Last week, Deputy Secretary of Defense Ash Carter visited U.S. allies in Asia, the latest emissary sent forth to reinforce the shift of U.S. military and diplomatic focus from the Middle East and Central Asia to the Pacific.
“We in the United States are currently embarked upon a great strategic transition as we turn the corner from a decade of necessary and very intense preoccupation on two wars of a particular kind in Iraq and Afghanistan, one that has finished, and one that will wind down to an enduring presence over the next two years,” said Deputy Secretary Carter during a speech in Indonesia on Wednesday. “We are turning that corner strategically and focusing our attention on the challenges and opportunities that will define our future.”

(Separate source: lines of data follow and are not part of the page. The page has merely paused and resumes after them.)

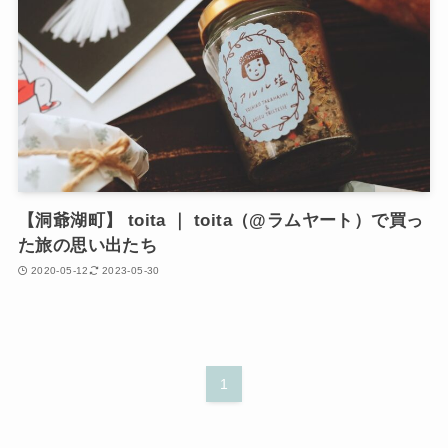
【洞爺湖町】 toita ｜ toita（@ラムヤート）で買っ
た旅の思い出たち
2020-05-12
2023-05-30
1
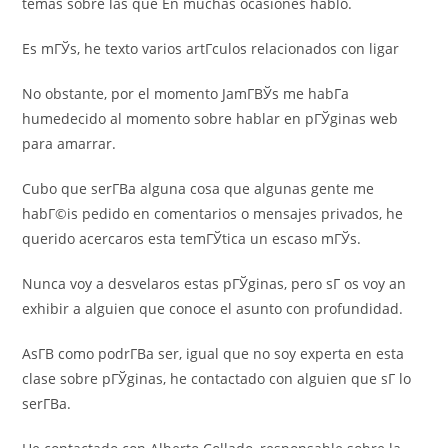
temas sobre las que En muchas ocasiones hablo.
Es mГЎs, he texto varios artГ­culos relacionados con ligar
No obstante, por el momento JamГ­ВЎs me habГ­a
humedecido al momento sobre hablar en pГЎginas web
para amarrar.
Cubo que serГ­В­a alguna cosa que algunas gente me
habГ©is pedido en comentarios o mensajes privados, he
querido acercaros esta temГЎtica un escaso mГЎs.
Nunca voy a desvelaros estas pГЎginas, pero sГ­ os voy an
exhibir a alguien que conoce el asunto con profundidad.
AsГ­В­ como podrГ­В­a ser, igual que no soy experta en esta
clase sobre pГЎginas, he contactado con alguien que sГ­ lo
serГ­В­a.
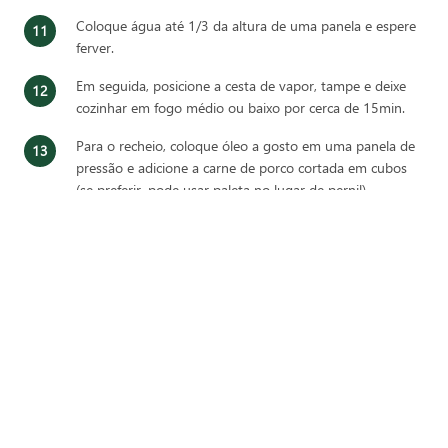
Coloque água até 1/3 da altura de uma panela e espere
ferver.
Em seguida, posicione a cesta de vapor, tampe e deixe
cozinhar em fogo médio ou baixo por cerca de 15min.
Para o recheio, coloque óleo a gosto em uma panela de
pressão e adicione a carne de porco cortada em cubos
(se preferir, pode usar paleta no lugar de pernil).
Sele por cerca de 10min ou até que a carne fique
dourada.
Tempere com sal e adicione o alho, o gengibre, a
pimenta-malagueta e os talos das cebolinhas.
Regue com o molho shoyu, complete a panela com o
caldo de carne, tampe e deixe cozinhar por 20min após
iniciar a pressão. Desfie a carne de porco com a ajuda de
um fouet ou usando 2 garfos.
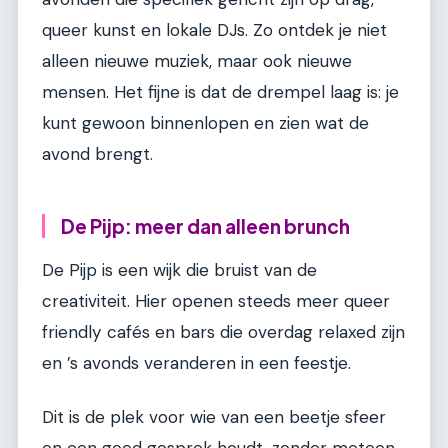
queer kunst en lokale DJs. Zo ontdek je niet
alleen nieuwe muziek, maar ook nieuwe
mensen. Het fijne is dat de drempel laag is: je
kunt gewoon binnenlopen en zien wat de
avond brengt.
De Pijp: meer dan alleen brunch
De Pijp is een wijk die bruist van de
creativiteit. Hier openen steeds meer queer
friendly cafés en bars die overdag relaxed zijn
en ’s avonds veranderen in een feestje.
Dit is de plek voor wie van een beetje sfeer
en een goed gesprek houdt, zonder meteen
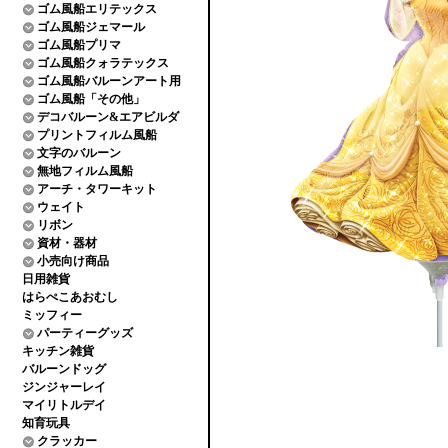
ゴム風船エリテックス
ゴム風船ジェマール
ゴム風船プリマ
ゴム風船クォラテックス
ゴム風船バルーンアート用
ゴム風船「その他」
デコバルーン&エアビルダ
プリントフィルム風船
文字のバルーン
無地フィルム風船
アーチ・タワーキット
ウェイト
リボン
資材・器材
小売向け商品
日用雑貨
はらぺこあおむし
ミッフィー
パーティーグッズ
キッチン雑貨
バルーンドッグ
ジンジャーレイ
マイリトルデイ
知育玩具
クラッカー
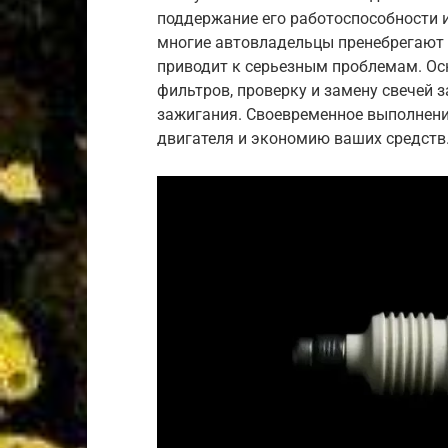
поддержание его работоспособности и
многие автовладельцы пренебрегают 
приводит к серьезным проблемам. Ос
фильтров, проверку и замену свечей 
зажигания. Своевременное выполнени
двигателя и экономию ваших средств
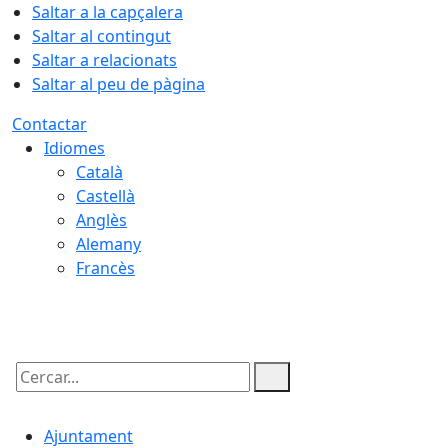
Saltar a la capçalera
Saltar al contingut
Saltar a relacionats
Saltar al peu de pàgina
Contactar
Idiomes
Català
Castellà
Anglès
Alemany
Francès
08.08.2026 | 09:13
Cercar:
Ajuntament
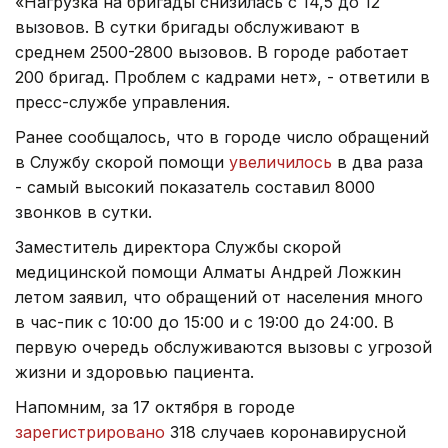
«Нагрузка на бригады снизилась с 14,5 до 12
вызовов. В сутки бригады обслуживают в
среднем 2500-2800 вызовов. В городе работает
200 бригад. Проблем с кадрами нет», - ответили в
пресс-службе управления.
Ранее сообщалось, что в городе число обращений
в Службу скорой помощи
увеличилось
в два раза
- самый высокий показатель составил 8000
звонков в сутки.
Заместитель директора Службы скорой
медицинской помощи Алматы Андрей Ложкин
летом заявил, что обращений от населения много
в час-пик с 10:00 до 15:00 и с 19:00 до 24:00. В
первую очередь обслуживаются вызовы с угрозой
жизни и здоровью пациента.
Напомним, за 17 октября в городе
зарегистрировано
318 случаев коронавирусной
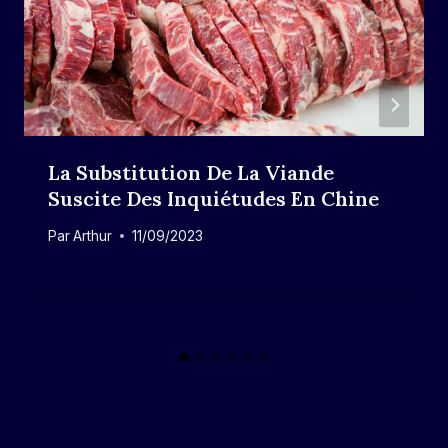
La Substitution De La Viande
Suscite Des Inquiétudes En Chine
Par
Arthur
11/09/2023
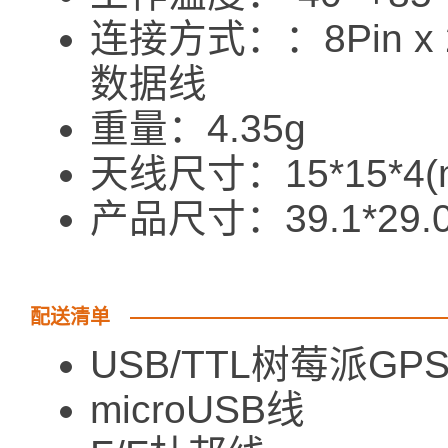
连接方式：：8Pin x 
数据线
重量：4.35g
天线尺寸：15*15*4(
产品尺寸：39.1*29.0(m
配送清单
USB/TTL树莓派GP
microUSB线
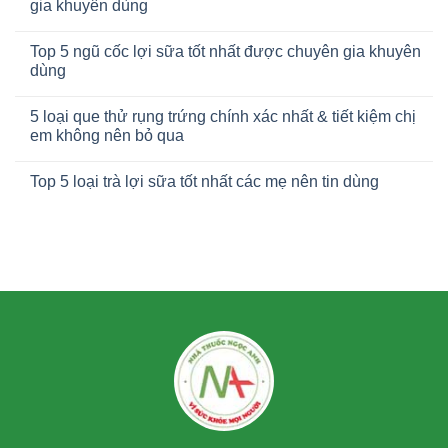
gia khuyên dùng
Top 5 ngũ cốc lợi sữa tốt nhất được chuyên gia khuyên
dùng
5 loại que thử rụng trứng chính xác nhất & tiết kiệm chị
em không nên bỏ qua
Top 5 loại trà lợi sữa tốt nhất các mẹ nên tin dùng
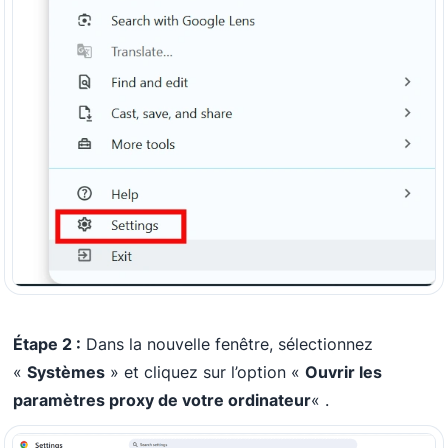
Étape 2 :
Dans la nouvelle fenêtre, sélectionnez
«
Systèmes
» et cliquez sur l’option «
Ouvrir les
paramètres proxy de votre ordinateur
« .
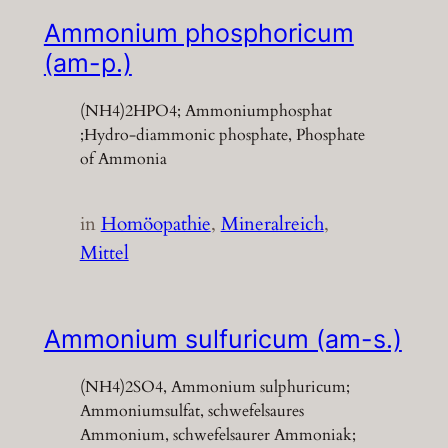
Ammonium phosphoricum
(am-p.)
(NH4)2HPO4; Ammoniumphosphat
;Hydro-diammonic phosphate, Phosphate
of Ammonia
in
Homöopathie
, 
Mineralreich
, 
Mittel
Ammonium sulfuricum (am-s.)
(NH4)2SO4, Ammonium sulphuricum;
Ammoniumsulfat, schwefelsaures
Ammonium, schwefelsaurer Ammoniak;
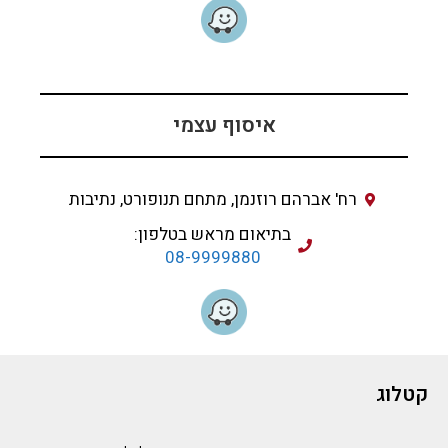
איסוף עצמי
רח' אברהם רוזנמן, מתחם תנופורט, נתיבות
בתיאום מראש בטלפון:
08-9999880
קטלוג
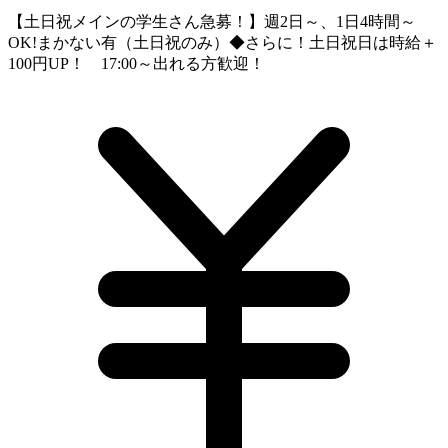
【土日祝メインの学生さん急募！】週2日～、1日4時間～
OK!まかない有（土日祝のみ）◆さらに！土日祝日は時給＋
100円UP！ 17:00～出れる方歓迎！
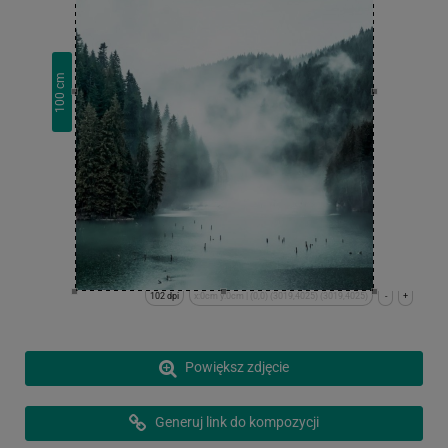
cm
100
102 dpi
x:0cm y:0cm | (0,0) (3019,4025) (3019,4025)
-
+
Powiększ zdjęcie
Generuj link do kompozycji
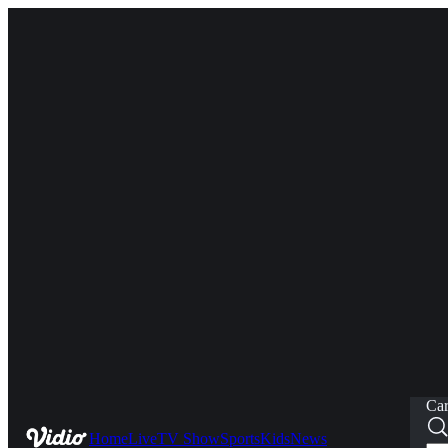
Car
Home
Live
TV Show
Sports
Kids
News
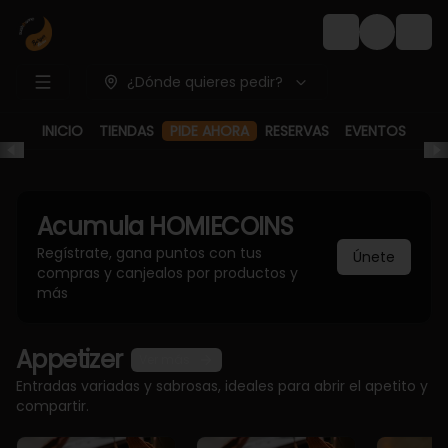
Login
¿Dónde quieres pedir?
INICIO
TIENDAS
RESERVAS
EVENTOS
PIDE AHORA
Acumula
HOMIECOINS
Regístrate, gana puntos con tus
Únete
compras y canjealos por productos y
más
Appetizer
Ver más
Entradas variadas y sabrosas, ideales para abrir el apetito y
compartir.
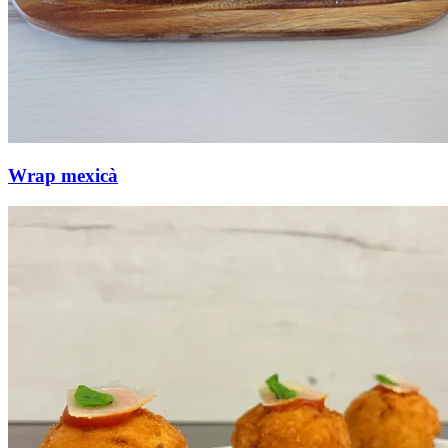
Wrap mexicà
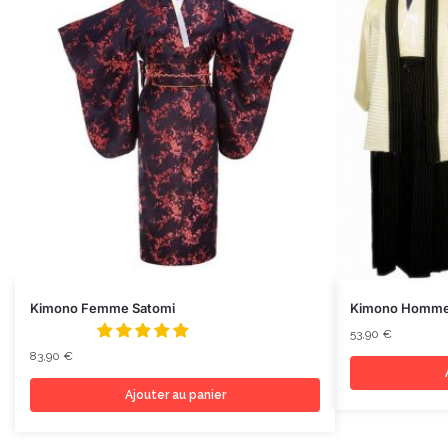
Kimono Femme Satomi
Kimono Homme
53,90
€
83,90
€
Ajouter au panier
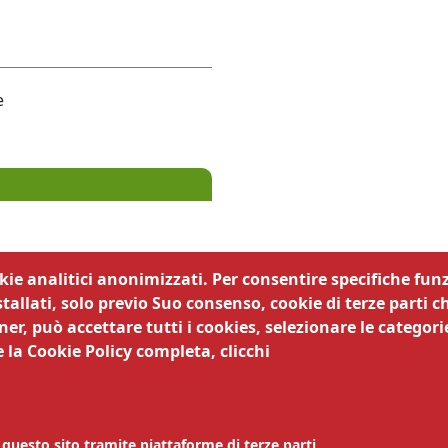
e
okie analitici anonimizzati. Per consentire specifiche funz
tallati, solo previo Suo consenso, cookie di terze parti c
er, può accettare tutti i cookies, selezionare le categorie
 la Cookie Policy completa, clicchi
38122 Trento | MAIL
controlliproduzioni@tn.camcom.it
EL 0461 887256 |
Amministrazione trasparente
|
Obiettivi di
ità
|
Privacy
|
Note legali
|
Siti tematici
|
Responsabile dell
 protezione dei dati
| Codice Univoco Ufficio 63DMG2 |
 questo sito tramite piattaforme di terze parti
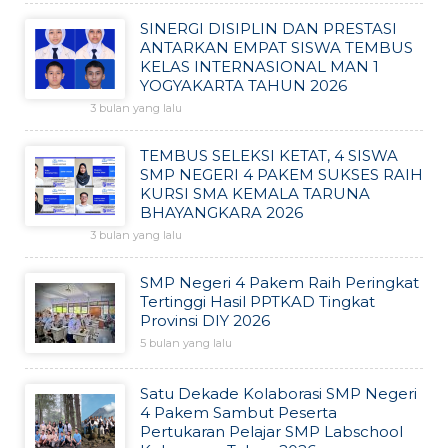
SINERGI DISIPLIN DAN PRESTASI
ANTARKAN EMPAT SISWA TEMBUS
KELAS INTERNASIONAL MAN 1
YOGYAKARTA TAHUN 2026
3 bulan yang lalu
TEMBUS SELEKSI KETAT, 4 SISWA
SMP NEGERI 4 PAKEM SUKSES RAIH
KURSI SMA KEMALA TARUNA
BHAYANGKARA 2026
3 bulan yang lalu
SMP Negeri 4 Pakem Raih Peringkat
Tertinggi Hasil PPTKAD Tingkat
Provinsi DIY 2026
5 bulan yang lalu
Satu Dekade Kolaborasi SMP Negeri
4 Pakem Sambut Peserta
Pertukaran Pelajar SMP Labschool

The visit presents a unique chance to look beyond orders of battle or seapower studies to understand the nature of U.S. global power today.
After the opening decade of the 21st Century, assumptions about enduring U.S. primacy have been dashed. America, once gain, must earn its leadership role in the world. Nowhere is this more true than in the Pacific, where China’s rising economic and military might offer the region an increasingly realistic alternative to the U.S.
Success economically, militarily and diplomatically in Asia requires a lot of work at home first. Reestablishing functional political relationships in Washington is imperative; so is sensibly managing a necessarily smaller Pentagon budget. Urgent issues in Washington, such as addressing the national debt, are also extremely important in Asia. China and Japan hold, together, to more than $2.37 trillion in U.S. Treasury securities, or 42% of the total owned by foreign holders. It is hard to find a better test if the U.S. can rise above disordered politicking.
Ably tackling the national debt, and other challenges to American competitiveness such as smartening up immigration policies toward the most skilled workers and improving U.S. engineering and science schooling, would help underpin the argument for continued leadership in the region. The U.S. needs to demonstrate the national will to make its own economy globally competitive and more productive while also fulfilling the basic tenets of an open and prosperous society. What we do at home matters abroad.
Time is short, yet patience is paramount. Success in Asia will be defined by strategic objectives and economic goals that will take years to achieve, not the tactical or incremental milestones, such as the killing or capture of individual people, that became so important to U.S. foreign policy during the past decade.
After Deputy Secretary Carter’s trip, more visits from top government officials are on deck. Secretary of State John Kerry will be heading to the region soon. What he has to say about how he views the nature of U.S. power and American competitiveness will go a long way toward making the case for continued leadership in the region.